[Data extracts — start]

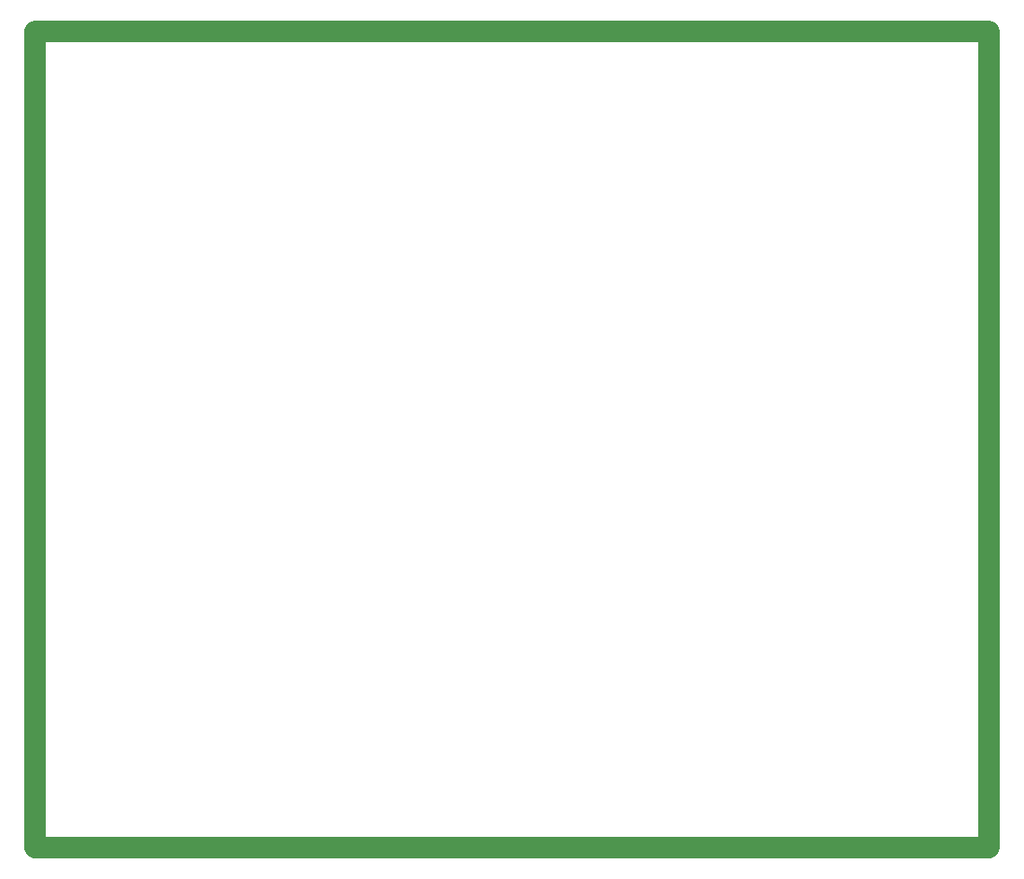
<source format=gm1>
G04 Layer_Color=16711935*
%FSLAX25Y25*%
%MOIN*%
G70*
G01*
G75*
%ADD10C,0.07874*%
D10*
X0Y-3937D02*
X354331D01*
Y299213D01*
X0D02*
X354331D01*
X0Y-3937D02*
Y299213D01*
M02*

</source>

[Data extracts — finish]

Task description:
Repeat the records in full, exactly as they appear, without the pictures.

Task response:
<source format=gm1>
G04 Layer_Color=16711935*
%FSLAX25Y25*%
%MOIN*%
G70*
G01*
G75*
%ADD10C,0.07874*%
D10*
X0Y-3937D02*
X354331D01*
Y299213D01*
X0D02*
X354331D01*
X0Y-3937D02*
Y299213D01*
M02*

</source>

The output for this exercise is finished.